Als Therapie der Wahl galt hier lange Zeit eine intravenös verabreichte Chemotherapie mit den Wirkstoffen 5-Fluorouracil und Folinsäure (5-FU/FS). Mit Capecitabin hat nun kürzlich eine Chemotherapie in Tablettenform die Zulassung in Europa erhalten und kann nun zur adjuvanten Therapie von Patienten mit Darmkrebs im Stadium III nach der Operation eingesetzt werden.

Deutlicher Überlebensvorteil bei milderen Nebenwirkungen

Die Ergebnisse einer großen, weltweit durchgeführten Studie ergeben, dass die Tablette besser wirksam und besser verträglich ist als die intravenöse Chemotherapie. Die Studiendaten belegen, dass das Rückfallrisiko unter Gabe von Capecitabin im Vergleich zur intravenösen Chemotherapie mit 5-FU/FS reduziert wird.

Durch Capecitabin fallen die für eine Chemotherapie üblichen Nebenwirkungen wie Durchfall, Übelkeit und/oder Erbrechen deutlich milder aus als bei der intravenösen Form der Chemotherapie. Das liegt daran, dass die Tablette ihre volle Wirksamkeit erst in den Krebszellen entfaltet. Eine häufiger auftretende Nebenwirkung ist das Hand-Fuß-Syndrom.

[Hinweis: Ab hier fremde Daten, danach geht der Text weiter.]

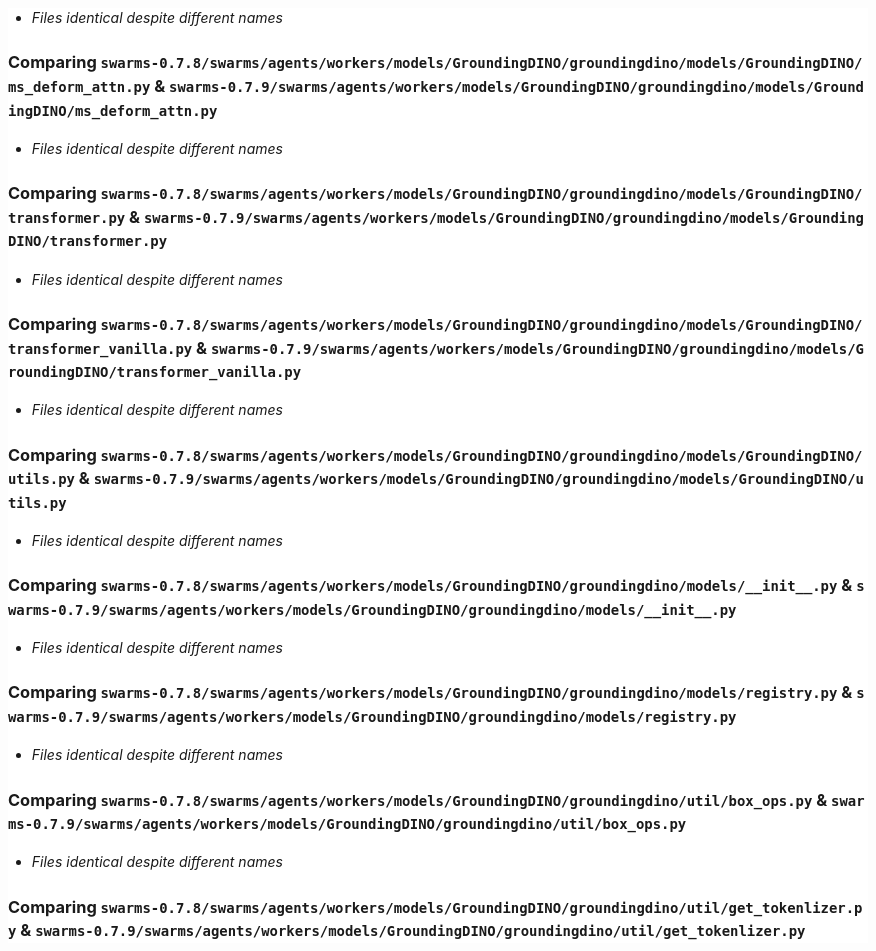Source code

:  * *Files identical despite different names*

### Comparing `swarms-0.7.8/swarms/agents/workers/models/GroundingDINO/groundingdino/models/GroundingDINO/ms_deform_attn.py` & `swarms-0.7.9/swarms/agents/workers/models/GroundingDINO/groundingdino/models/GroundingDINO/ms_deform_attn.py`

 * *Files identical despite different names*

### Comparing `swarms-0.7.8/swarms/agents/workers/models/GroundingDINO/groundingdino/models/GroundingDINO/transformer.py` & `swarms-0.7.9/swarms/agents/workers/models/GroundingDINO/groundingdino/models/GroundingDINO/transformer.py`

 * *Files identical despite different names*

### Comparing `swarms-0.7.8/swarms/agents/workers/models/GroundingDINO/groundingdino/models/GroundingDINO/transformer_vanilla.py` & `swarms-0.7.9/swarms/agents/workers/models/GroundingDINO/groundingdino/models/GroundingDINO/transformer_vanilla.py`

 * *Files identical despite different names*

### Comparing `swarms-0.7.8/swarms/agents/workers/models/GroundingDINO/groundingdino/models/GroundingDINO/utils.py` & `swarms-0.7.9/swarms/agents/workers/models/GroundingDINO/groundingdino/models/GroundingDINO/utils.py`

 * *Files identical despite different names*

### Comparing `swarms-0.7.8/swarms/agents/workers/models/GroundingDINO/groundingdino/models/__init__.py` & `swarms-0.7.9/swarms/agents/workers/models/GroundingDINO/groundingdino/models/__init__.py`

 * *Files identical despite different names*

### Comparing `swarms-0.7.8/swarms/agents/workers/models/GroundingDINO/groundingdino/models/registry.py` & `swarms-0.7.9/swarms/agents/workers/models/GroundingDINO/groundingdino/models/registry.py`

 * *Files identical despite different names*

### Comparing `swarms-0.7.8/swarms/agents/workers/models/GroundingDINO/groundingdino/util/box_ops.py` & `swarms-0.7.9/swarms/agents/workers/models/GroundingDINO/groundingdino/util/box_ops.py`

 * *Files identical despite different names*

### Comparing `swarms-0.7.8/swarms/agents/workers/models/GroundingDINO/groundingdino/util/get_tokenlizer.py` & `swarms-0.7.9/swarms/agents/workers/models/GroundingDINO/groundingdino/util/get_tokenlizer.py`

Mehr Lebensqualität durch Chemotherapie in Tablettenform

Die orale Gabe von Capecitabin bringt auch mehr Lebensqualität für die Betroffenen. Patienten können die Therapie zu Hause durchführen. Das Krankenhaus bzw. die Praxis müssen sie unter einer Therapie mit Capecitabin im Durchschnitt nur achtmal gegenüber 30 Konsultationen unter einer intravenösen Chemotherapie mit 5-FU/FS aufsuchen. Das bedeutet, dass sie ihr Berufsleben, den Urlaub, Alltag und die Freizeit freier planen können.

Capecitabin wirkt wie ein trojanisches Pferd

Im Gegensatz zur bisher üblichen Infusion wirkt die Chemotherapie mit Capecitabin stärker "tumorselektiv", d. h. sie wirkt wie ein trojanisches Pferd. Als Vorform von 5-FU wird das Medikament durch ein Enzym aktiviert, das in Krebszellen in höherer Konzentration vorhanden ist als in gesunden Körperzellen. Dadurch wird eine größere Menge 5-FU genau dort erzeugt, wo es benötigt wird – in den Krebszellen. Gesunde Zellen werden eher geschont. Ähnlich wie die Griechen, die sich in einem hölzernen Pferd versteckten und Troja von Innen heraus angriffen, entfaltet Capecitabin seine volle Wirksamkeit erst in den Tumorzellen und bekämpft so wirksam deren Wachstum.